According to my research, the most common WPA/WPA2 WiFi attack requires a chipse
ID: 656958 • Letter: A
Question
According to my research, the most common WPA/WPA2 WiFi attack requires a chipset capable of packet injection.
However I am not sure what this is, and what purpose it serves once you have the capability to inject packets.
I thought that all WiFi chipsets could send/receive data, and assumed packet injection would come under the sending protocol(whatever that may be) - but I must be missing something as only certain cards can apparently inject packets.
What is the need and purpose of packet injection within WiFi attacks?
Explanation / Answer
Hardware-wise all cards can send and receive radio packets on Wi-Fi frequencies.

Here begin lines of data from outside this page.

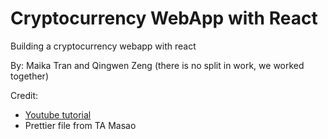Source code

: # Cryptocurrency WebApp with React

Building a cryptocurrency webapp with react

By: Maika Tran and Qingwen Zeng (there is no split in work, we worked together)

Credit:

- [Youtube tutorial](https://youtu.be/9ohK7CapmIs)
- Prettier file from TA Masao
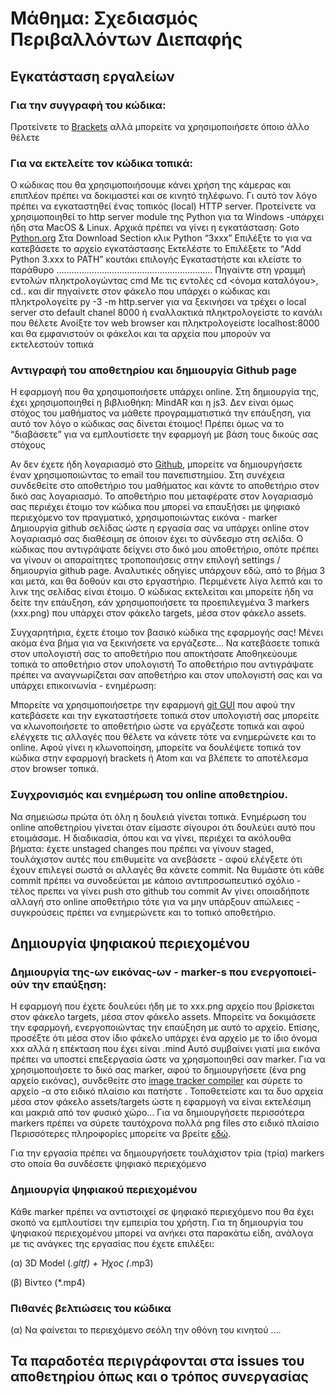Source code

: # Μάθημα: Σχεδιασμός Περιβαλλόντων Διεπαφής

## Εγκατάσταση εργαλείων

### Για την συγγραφή του κώδικα:
Προτείνετε το [Brackets](https://brackets.io/) αλλά μπορείτε να χρησιμοποιήσετε όποιο άλλο θέλετε

### Για να εκτελείτε τον κώδικα τοπικά:
Ο κώδικας που θα χρησιμοποιήσουμε κάνει χρήση της κάμερας και επιπλέον πρέπει να δοκιμαστεί και σε κινητό τηλέφωνο. Γι αυτό τον λόγο πρέπει να εγκαταστηθεί ένας τοπικός (local)  HTTP server. Προτείνετε να χρησιμοποιηθεί το http server module της Python για τα Windows -υπάρχει ήδη στα MacOS & Linux. Αρχικά πρέπει να γίνει η εγκατάσταση:
Goto [Python.org](https://www.python.org/downloads/)
Στα Download Section κλικ Python “3xxx”
Επιλέξτε το <Windows Installer> για να κατεβάσετε το αρχείο εγκατάστασης
Εκτελέστε το
Επιλέξετε το “Add Python 3.xxx to PATH” κουτάκι επιλογής
Εγκαταστήστε και κλείστε το παράθυρο
……………………………………………………..
Πηγαίντε στη γραμμή εντολών πληκτρολογώντας cmd
Με τις εντολές cd <όνομα καταλόγου>, cd.. και dir πηγαίνετε στον φάκελο που υπάρχει ο κώδικας και πληκτρολογείτε 
py -3 -m http.server 
για να ξεκινήσει να τρέχει ο local server στο default chanel 8000 ή εναλλακτικά πληκτρολογείστε το κανάλι που θέλετε
Ανοίξτε τον web browser και πληκτρολογείστε localhost:8000 και θα εμφανιστούν οι φάκελοι και τα αρχεία που μπορούν να εκτελεστούν τοπικά

### Αντιγραφή του αποθετηρίου και δημιουργία Github page 
Η εφαρμογή που θα χρησιμοποιήσετε υπάρχει online. Στη δημιουργία της, έχει χρησιμοποιηθεί η βιβλιοθήκη: MindAR και η js3. Δεν είναι όμως στόχος του μαθήματος να μάθετε προγραμματιστικά την επάυξηση, για αυτό τον λόγο ο κώδικας σας δίνεται έτοιμος! Πρέπει όμως να το “διαβάσετε” για να εμπλουτίσετε την εφαρμογή με βάση τους δικούς σας στόχους

Αν δεν έχετε ήδη λογαριασμό στο [Github](https://github.com/), μπορείτε να δημιουργήσετε έναν χρησιμοποιώντας το email του πανεπιστημίου. Στη συνέχεια συνδεθείτε στο αποθετήριο του μαθήματος και κάντε <fork> το αποθετήριο στον δικό σας λογαριασμό. Το αποθετήριο που μεταφέρατε στον λογαριασμό σας περιέχει έτοιμο τον κώδικα που μπορεί να επαυξήσει με ψηφιακό περιεχόμενο τον πραγματικό, χρησιμοποιώντας εικόνα - marker
Δημιουργία github σελίδας ώστε η εργασία σας να υπάρχει online στον λογαριασμό σας διαθέσιμη σε όποιον έχει το σύνδεσμο στη σελίδα. Ο κώδικας που αντιγράψατε δείχνει στο δικό μου αποθετήριο, οπότε πρέπει να γίνουν οι απαραίτητες τροποποιήσεις στην επιλογή settings / δημιουργία github page. Αναλυτικές οδηγίες υπάρχουν εδώ, από το βήμα 3 και μετά, και θα δοθούν και στο εργαστήριο. Περιμένετε λίγα λεπτά και το λινκ της σελίδας είναι έτοιμο. 
Ο κώδικας εκτελείται και μπορείτε ήδη να δείτε την επάυξηση, εάν χρησιμοποιήσετε τα προεπιλεγμένα 3 markers (xxx.png) που υπάρχει στον φάκελο targets, μέσα στον φάκελο assets. 

Συγχαρητήρια, έχετε έτοιμο τον βασικό κώδικα της εφαρμογής σας! Μένει ακόμα ένα βήμα για να ξεκινήσετε να εργάζεστε… Να κατεβάσετε τοπικά στον υπολογιστή σας το αποθετήριο που αποκτήσατε
Αποθηκεύουμε τοπικά το αποθετήριο στον υπολογιστή
Το αποθετήριο που αντιγράψατε πρέπει να αναγνωρίζεται σαν αποθετήριο και στον υπολογιστή σας και να υπάρχει επικοινωνία - ενημέρωση: 

Μπορείτε να χρησιμοποιήσετρε την εφαρμογή [git GUI](https://git-scm.com/download/win) που αφού την κατεβάσετε και την εγκαταστήσετε τοπικά στον υπολογιστή σας μπορείτε να κλωνοποιήσετε το αποθετήριο ώστε να εργάζεστε τοπικά και αφού ελέγχετε τις αλλαγές που θέλετε να κάνετε τότε να ενημερώνετε και το online. Αφού γίνει η κλωνοποίηση, μπορείτε να δουλέψετε τοπικά τον κώδικα στην εφαρμογή brackets ή Atom και να βλέπετε το αποτέλεσμα στον browser τοπικά.

### Συγχρονισμός και ενημέρωση του online αποθετηρίου.
Να σημειώσω πρώτα ότι όλη η δουλειά γίνεται τοπικά. Ενημέρωση του online αποθετηρίου γίνεται όταν είμαστε σίγουροι ότι δουλεύει αυτό που ετοιμάσαμε. Η διαδικασία, όπου και να γίνει, περιέχει τα ακόλουθα βήματα:
έχετε unstaged changes που πρέπει να γίνουν staged, τουλάχιστον αυτές που επιθυμείτε να ανεβάσετε - 
αφού ελέγξετε ότι έχουν επιλεγεί σωστά οι αλλαγές θα κάνετε commit. Να θυμάστε ότι κάθε commit πρέπει να συνοδεύεται με κάποιο αντιπροσωπευτικό σχόλιο - 
τέλος πρεπει να γίνει push στο github του commit
Αν γίνει οποιαδήποτε αλλαγή στο online αποθετήριο τότε για να μην υπάρξουν απώλειες - συγκρούσεις πρέπει να ενημερώνετε και το τοπικό αποθετήριο.

## Δημιουργία ψηφιακού περιεχομένου
### Δημιουργία της-ων εικόνας-ων - marker-s που ενεργοποιεί-ούν την επαύξηση:
Η εφαρμογή που έχετε δουλεύει ήδη με το  xxx.png αρχείο που βρίσκεται στον φάκελο targets, μέσα στον φάκελο assets. Μπορείτε να δοκιμάσετε την εφαρμογή, ενεργοποιώντας την επαύξηση με αυτό το αρχείο. 
Επίσης, προσέξτε ότι μέσα στον ίδιο φάκελο υπάρχει ένα αρχείο με το ίδιο όνομα xxx αλλά η επέκταση που έχει είναι .mind Αυτό συμβαίνει γιατί μια εικόνα πρέπει να υποστεί επεξεργασία ώστε να χρησμοποιηθεί σαν marker. 
Για να χρησιμοποιήσετε το δικό σας marker, αφού το δημιουργήσετε (ένα png αρχείο εικόνας), συνδεθείτε στο [image tracker compiler](https://hiukim.github.io/mind-ar-js-doc/tools/compile) και σύρετε το αρχείο -α στο ειδικό πλαίσιο και πατήστε <start>. Τοποθετείστε και τα δυο αρχεία μέσα στον φάκελο assets/targets ώστε η εφαρμογή να είναι εκτελέσιμη και μακριά από τον φυσικό χώρο… 
Για να δημιουργήσετε περισσότερα markers πρέπει να σύρετε ταυτόχρονα πολλά png files στο ειδικό πλαίσιο
Περισσότερες πληροφορίες μπορείτε να βρείτε [εδώ](https://hiukim.github.io/mind-ar-js-doc/quick-start/compile).

Για την εργασία πρέπει να δημιουργήσετε τουλάχιστον τρία (τρία) markers στο οποία θα συνδέσετε ψηφιακό περιεχόμενο

### Δημιουργία ψηφιακού περιεχομένου
Κάθε marker πρέπει να αντιστοιχεί σε ψηφιακό περιεχόμενο που θα έχει σκοπό να εμπλουτίσει την εμπειρία του χρήστη. Για τη δημιουργία του ψηφιακού περιεχομένου μπορεί να ανήκει στα παρακάτω είδη, ανάλογα με τις ανάγκες της εργασίας που έχετε επιλέξει:

(α) 3D Model (*.gltf) + Ήχος (*.mp3)


(β) Βίντεο (*.mp4)

  ### Πιθανές βελτιώσεις του κώδικα
  (α) Να φαίνεται το περιεχόμενο σεόλη την οθόνη του κινητού
  ....
  
  ## Τα παραδοτέα περιγράφονται στα issues του αποθετηρίου όπως και ο τρόπος συνεργασίας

The problem is that the cards have a firmware that controls all the low-level stuff, like frequency-hopping, etc... for example when your computer requests to scan all available networks it doesn't manually tune the card to each frequency, listen on it and repeats the process for each channel; instead it just tells the card to scan and the firmware takes care of the rest.
Some cards have a more permissive firmware (Atheros is probably the best one in this case) that allows to transmit (injection) and listen (monitor) without being associated (connected and authenticated) to a network beforehand, whereas others won't allow you to do such things until you connect to the network you're attacking, which is of course impossible because you don't yet have the key.